Without being too dramatic, I die a little every time the TBR takes space it used to devote to reasonably lengthy treatments of interesting books and gives it over to capsule reviews or roundups or author interviews or expanded best-seller list coverage or anything else besides reasonably lengthy treatments of interesting books. It doesn’t make me feel aggrieved or marginalized or silenced, it just makes me sad, and not because the philistines are muddying up my pristine literary space, but because I like reasonably lengthy treatments of interesting books, and not many places do them anymore, and lots of places do capsule reviews and roundups and author interviews, and I just don’t see the point of the TBR becoming another one of those places.
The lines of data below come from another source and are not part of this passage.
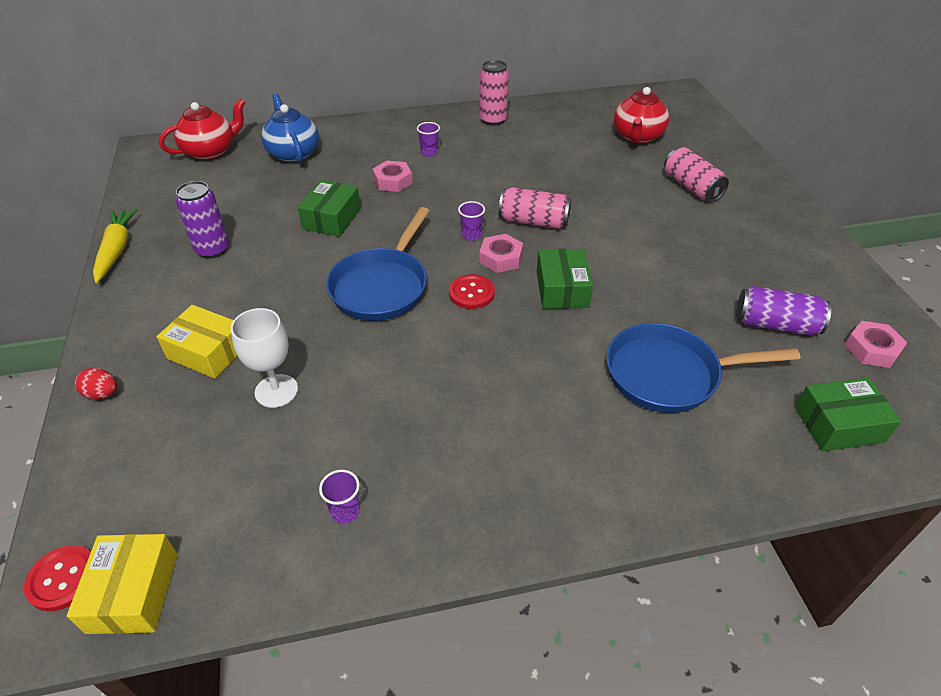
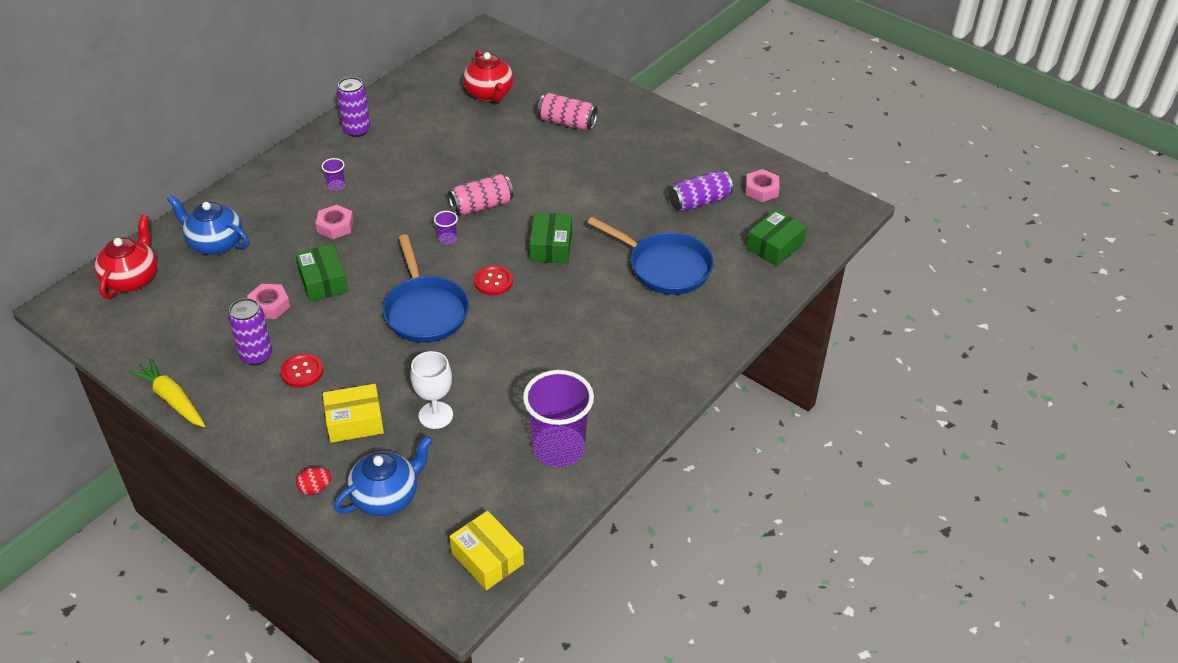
camera: 40 degrees left, 0 degrees up
(63, 578) = (437, 580): red button -> red button (302, 372)
(140, 445) = (386, 497): none -> blue teapot
(345, 511) = (558, 448): purple cup -> purple cup, size x2.47
(493, 120) = (357, 130): pink can -> purple can
(501, 258) = (487, 246): pink nut -> pink nut (269, 305)
(562, 289) = (551, 247): green box -> green box turned 45 degrees clockwise
(669, 374) = (665, 267): blue pan -> blue pan turned 105 degrees counterclockwise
This isn’t the same as saying, as some people apparently do, that because Jennifer Weiner already gets the readers and the movie deals and the capsule write-ups in glossy magazines and the television appearances, it’s greedy of her to want into my TBR, the last refuge for midlist literary authors. My concern is not for midlist literary authors; my concern is for having an interesting book review to read. If the TBR covered more commercial fiction, either it would have to run lengthy treatments of them, which would not be very interesting, or it would have to run more roundup columns of books, which would also not be very interesting.

So I don’t think Jennifer Weiner is greedy to say she belongs in the TBR. I just think she’s wrong. But it is true that the fact that she gets the readers and the movie deals and the capsule write-ups in the glossy magazines and the television appearances and every other possible emolument a writer could have besides coverage in the TBR and still spends so much time obsessing over not getting coverage in the TBR does raise interesting questions, the most obvious of which is why she gives a shit about getting covered in the TBR. The obvious answer is that getting covered in the TBR confers a legitimacy that Weiner believes she’s being unfairly denied. My basic response to this would be: tough. Remember, our first premise here is that the vast majority of books are denied the legitimacy of coverage in the TBR. Why should Jennifer Weiner’s books be any different? When Weiner gets asked this question she tends to respond, more or less explicitly, that the very fact that she has the readers and the movie deals, etc., means that she deserves the legitimacy the TBR bestows, and I think this is where some readers or writers of literary fiction start to think she’s being greedy. But I would make a more basic point, which is that if the TBR simply conferred legitimacy upon Weiner based on the commercial success she already has, that legitimacy would cease to mean anything. She already has whatever legitimacy follows naturally from commercial success. The TBR, at its best, does not set out to confer legitimacy; that legitimacy comes as a byproduct of the fact that they are selective in their coverage. That is, precisely because not everyone gets in. Turning the TBR into an outlet for roundup columns and capsule reviews in order to throw commercial writers “a bone,” as Weiner has put it, would just undermine that legitimacy. Weiner is suffering from the age-old problem of the person who wants so badly into the exclusive club that she tries to force them into an open-door policy.

Lastly, Weiner knows what kinds of books the TBR reviews, and if she wants to get into the TBR so badly, she’s probably capable of writing one. But such a book would alienate her core readership, who are looking to read another good Jennifer Weiner novel and aren’t in the market for holy crap novels. And Jennifer Weiner doesn’t want to alienate those readers. I don’t want to suggest that her unwillingness to alienate her readers is craven or cowardly or anything like that. She has a relationship with those readers, and she wants to respect that. Good for her. Those readers have done a lot for her, and they will continue to do so as long as she writes the books they want to read. What they haven’t done, and can’t do, is get her reviewed in the TBR, and that seems to me as it should be.